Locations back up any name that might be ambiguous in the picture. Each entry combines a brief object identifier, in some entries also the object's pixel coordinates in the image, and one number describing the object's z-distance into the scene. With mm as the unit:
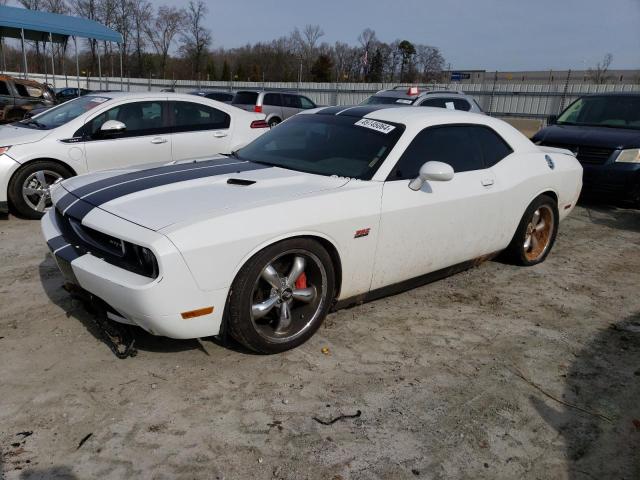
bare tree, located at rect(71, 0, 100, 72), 48344
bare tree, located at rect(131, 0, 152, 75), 53688
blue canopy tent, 22812
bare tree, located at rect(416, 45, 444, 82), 72875
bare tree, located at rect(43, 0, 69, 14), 48438
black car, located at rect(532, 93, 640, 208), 7805
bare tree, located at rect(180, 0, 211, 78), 58562
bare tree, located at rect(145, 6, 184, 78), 59469
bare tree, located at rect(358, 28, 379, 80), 68556
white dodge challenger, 2895
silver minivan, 16359
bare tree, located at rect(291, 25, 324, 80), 68438
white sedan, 6215
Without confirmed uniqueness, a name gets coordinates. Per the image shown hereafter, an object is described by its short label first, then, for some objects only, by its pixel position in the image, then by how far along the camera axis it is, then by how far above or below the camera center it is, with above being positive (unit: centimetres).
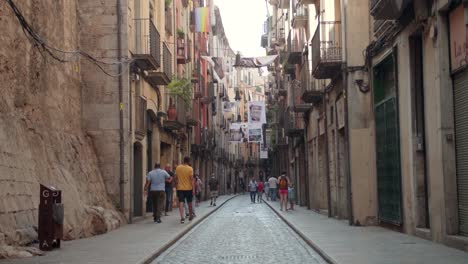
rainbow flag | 3784 +841
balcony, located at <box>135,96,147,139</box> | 2217 +195
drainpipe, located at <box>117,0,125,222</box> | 2006 +189
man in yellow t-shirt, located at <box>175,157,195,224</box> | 2027 -11
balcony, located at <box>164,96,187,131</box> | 2938 +271
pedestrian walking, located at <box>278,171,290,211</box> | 2911 -40
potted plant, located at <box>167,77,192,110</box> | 2916 +375
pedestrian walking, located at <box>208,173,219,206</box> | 3788 -51
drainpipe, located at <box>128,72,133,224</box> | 2072 +172
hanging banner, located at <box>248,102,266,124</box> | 4756 +424
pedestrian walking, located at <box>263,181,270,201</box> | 5239 -113
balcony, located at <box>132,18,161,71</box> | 2183 +429
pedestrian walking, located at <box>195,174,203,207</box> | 3303 -34
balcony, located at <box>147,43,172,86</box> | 2483 +364
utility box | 1208 -62
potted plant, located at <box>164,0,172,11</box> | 3040 +747
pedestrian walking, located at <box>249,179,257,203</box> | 4569 -84
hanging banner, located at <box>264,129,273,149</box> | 7044 +395
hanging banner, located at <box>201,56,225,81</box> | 5423 +872
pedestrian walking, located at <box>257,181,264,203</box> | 4771 -93
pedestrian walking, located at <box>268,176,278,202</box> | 4282 -64
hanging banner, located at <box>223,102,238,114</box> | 5892 +594
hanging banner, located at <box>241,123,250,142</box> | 6308 +392
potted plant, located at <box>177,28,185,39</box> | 3567 +724
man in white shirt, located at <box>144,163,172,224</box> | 2098 -22
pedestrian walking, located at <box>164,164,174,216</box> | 2452 -45
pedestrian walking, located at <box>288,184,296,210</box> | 3040 -86
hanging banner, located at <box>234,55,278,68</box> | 3328 +537
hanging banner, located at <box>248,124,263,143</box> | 4829 +311
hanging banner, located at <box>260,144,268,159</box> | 6619 +230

> **About this exercise**: The line with "balcony, located at <box>164,96,187,131</box>" ends the range, and the first line of the data begins it; repeat exactly those lines and nothing more, omitting pictures.

> **Exercise result**:
Locations back up any name that might be ambiguous in the picture. Each entry combines a brief object identifier, in some entries also the object's pixel coordinates in the image, and one number describing the object's z-distance into the scene. With mm as the unit:
bare tree, located at rect(71, 0, 100, 72), 48344
bare tree, located at rect(131, 0, 152, 75), 53688
blue canopy tent, 22812
bare tree, located at rect(416, 45, 444, 82), 72875
bare tree, located at rect(43, 0, 69, 14), 48438
black car, located at rect(532, 93, 640, 208), 7805
bare tree, located at rect(180, 0, 211, 78), 58562
bare tree, located at rect(145, 6, 184, 78), 59469
bare tree, located at rect(358, 28, 379, 80), 68556
white dodge challenger, 2895
silver minivan, 16359
bare tree, located at rect(291, 25, 324, 80), 68438
white sedan, 6215
Without confirmed uniqueness, a name gets coordinates. Per the image shown hereafter, an object is described by its short label first, then, for some objects only, by its pixel position in the image, then by how far along the camera axis it is, then by how far above or below the camera center it is, with above being positive (unit: centimetres).
rainbow flag | 3784 +841
balcony, located at <box>135,96,147,139</box> | 2217 +195
drainpipe, located at <box>117,0,125,222</box> | 2006 +189
man in yellow t-shirt, located at <box>175,157,195,224</box> | 2027 -11
balcony, located at <box>164,96,187,131</box> | 2938 +271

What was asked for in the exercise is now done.